◆ Document extract ◆
☆ ☆ ☆ ☆ ☆
Saturday, May 15, 2004
Neologisms
Words & phrases coined in the last 24 hours out of necessity:
Anticipaintion: the half-second of intellectual awareness of impending and as-yet-unmeasurable discomfort that elapses between the moment you stub your toe and the moment your pain centers recieve, acknowledge, and quantify the resultant explosion of pain. See also Painticipate.
Kiddie Change: pennies, nickels, dimes and quarters found scattered across the carpet, in the bedcovers, and in one's shoes, especially in the weeks after a visit from grandma.
Commentsation: Any personal discourse exchange, occuring in the comments of a blogentry, which has nothing to do with the original blogpost. Somewhat related to argcomment, a blog phenomenon often seen on large sites like Fark and slashdot, in which disagreement about a fundamental position in a blogentry causes the comments of that entry to spill over with the resultant debate.
Bedhopping: Moving from one location to another in the middle of a night's sleep. Most often caused by waking up on the living room couch at 2 a.m. after a week's cumulative end-of-school-year stress causes you to pass out postprandially during the six o'clock news and realizing you'd be much more comfortable in bed. Related to Sleepwhere: the confused but temporary state of trying to figure out one's location experienced upon awaking on the living room couch at 2 a.m.
Potty Train: Any mad dash of two or more related people down the hallway to the bathroom after a naked half-toilet-trained toddler utters the phrase "Willow poop?" Synonyms include toilet troop, poop parade, and rapid bowel movement.
More, surely, to come.
posted by boyhowdy |
8:30 AM |
21 comments
Friday, May 14, 2004
Creepy Crawlies (Got Bugs?)
Warm weather brings greenery and heat, but it also brings ants, tics, black flies, newts and other smallscale fauna to the forefront of my life. Here's a quick midday compendium of some recent forways into the life of the tiny and slimy.
- I'm not sure if it's alergies or just her tender baby skin, but Willow's turned out oversensitive to black fly bites; at the moment, though the spot on her temple has finally begun to fade, her belly sports several inch-in-diameter welts, as if a bug or two had gotten caught up in her clothes. The air is thick with these tiny darklings in many of our favorite haunts, from the swingset outside the dining hall to the otherwise-cool woods and stream just over the ridge from here; they even swarmed the hood of the car yesterday when I went out to try to unscrew the rusted bolts on the dead car's battery. Happily, the marks the black flies leave don't seem to be itchy, but boy, are those spots ugly against that precious skin: as a preventative, we've taken to carrying baby-safe bug spray with us at all times, which makes us smell of baby powder and sweet sharp synthetics.
☆ ☆ ☆ ☆ ☆
◆ Using the information ◆
a) Which synonyms for "Potty Train" do the blog posts give?
b) Resume the blog posts about new words and summer bugs, picking up right after their final sentence.

◆ Data shown ◆
☆ ☆ ☆ ☆ ☆
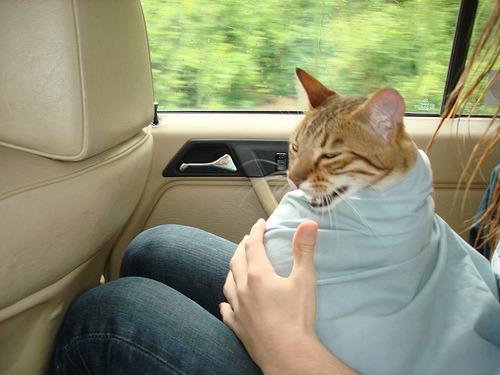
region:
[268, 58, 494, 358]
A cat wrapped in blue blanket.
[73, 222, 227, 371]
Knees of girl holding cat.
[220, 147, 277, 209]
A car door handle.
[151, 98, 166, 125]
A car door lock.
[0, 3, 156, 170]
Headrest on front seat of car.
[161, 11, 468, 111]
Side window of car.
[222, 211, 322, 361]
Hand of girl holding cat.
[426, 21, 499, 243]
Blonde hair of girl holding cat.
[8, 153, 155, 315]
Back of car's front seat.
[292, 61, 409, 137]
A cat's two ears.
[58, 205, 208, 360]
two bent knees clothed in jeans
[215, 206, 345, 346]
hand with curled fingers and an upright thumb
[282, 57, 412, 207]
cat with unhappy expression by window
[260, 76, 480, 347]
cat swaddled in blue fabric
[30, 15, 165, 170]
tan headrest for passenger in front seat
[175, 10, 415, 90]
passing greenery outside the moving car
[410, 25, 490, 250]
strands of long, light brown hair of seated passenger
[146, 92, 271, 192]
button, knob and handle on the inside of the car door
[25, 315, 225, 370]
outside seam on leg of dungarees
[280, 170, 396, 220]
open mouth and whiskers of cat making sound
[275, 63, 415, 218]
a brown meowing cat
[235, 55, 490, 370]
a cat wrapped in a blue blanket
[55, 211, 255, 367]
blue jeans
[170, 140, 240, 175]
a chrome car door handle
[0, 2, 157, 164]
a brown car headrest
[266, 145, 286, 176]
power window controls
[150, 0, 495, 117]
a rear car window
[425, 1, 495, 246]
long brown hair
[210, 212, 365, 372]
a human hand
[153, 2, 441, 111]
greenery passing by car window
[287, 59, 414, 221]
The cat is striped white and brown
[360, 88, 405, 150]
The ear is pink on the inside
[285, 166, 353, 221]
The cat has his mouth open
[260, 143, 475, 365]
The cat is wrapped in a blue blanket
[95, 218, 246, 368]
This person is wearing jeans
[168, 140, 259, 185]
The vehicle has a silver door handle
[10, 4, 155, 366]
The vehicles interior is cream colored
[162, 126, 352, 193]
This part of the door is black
☆ ☆ ☆ ☆ ☆
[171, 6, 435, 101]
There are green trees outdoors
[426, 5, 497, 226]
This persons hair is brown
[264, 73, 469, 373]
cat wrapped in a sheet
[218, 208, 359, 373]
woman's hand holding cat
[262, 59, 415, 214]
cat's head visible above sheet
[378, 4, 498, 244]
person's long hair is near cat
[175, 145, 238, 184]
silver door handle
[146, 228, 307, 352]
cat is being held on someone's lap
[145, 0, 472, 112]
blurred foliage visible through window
☆ ☆ ☆ ☆ ☆
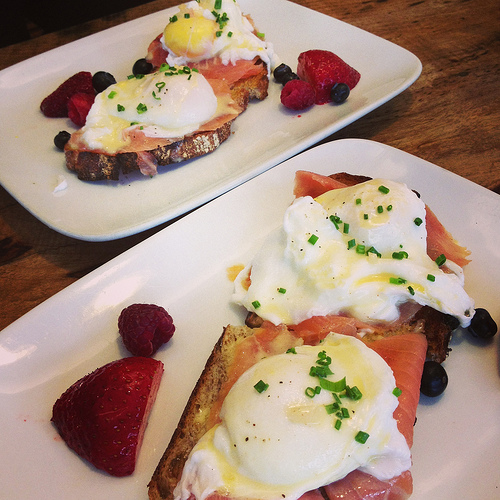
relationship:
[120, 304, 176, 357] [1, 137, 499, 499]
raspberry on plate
☆ ☆ ☆ ☆ ☆
◆ Answers to this exercise ◆
a) Toilet troop, poop parade, and rapid bowel movement.

b)
- At least one of those bites comes from a short post-supper trip down to the campus pond on Tuesday, bathing suited and bare footed, to stand sociably in the marshy sand at water's edge with other young parents while the kids netted newts and frogs and small schools of sunfish nibbled at our toes. 'Twas well worth it, though: Willow seemed absolutely ecstatic to be surrounded by so many kids, all splashing and sandthrowing, and though the water was cold, it was all in all a refreshing evening activity on both physical and spiritual planes. As late as last night's bedtime she was till talking about the newt she caught, purely by accident, when swooping a borrowed net through the muddy water's edge.
- Closer to our own backyard the meadow grows long behind our house; we've taken tics off dog and cat several times already, and I fear for my long hair. Today I met a as-yet-unfastened tic wandering my shirt cuff before I had even left the house, an oddity on a freshly ironed article -- I can only assume, ominously, that it came from Willow's changing table, which doubles as an ironing board, and remind myself to check her smallparts dilligently as we move forward into summer.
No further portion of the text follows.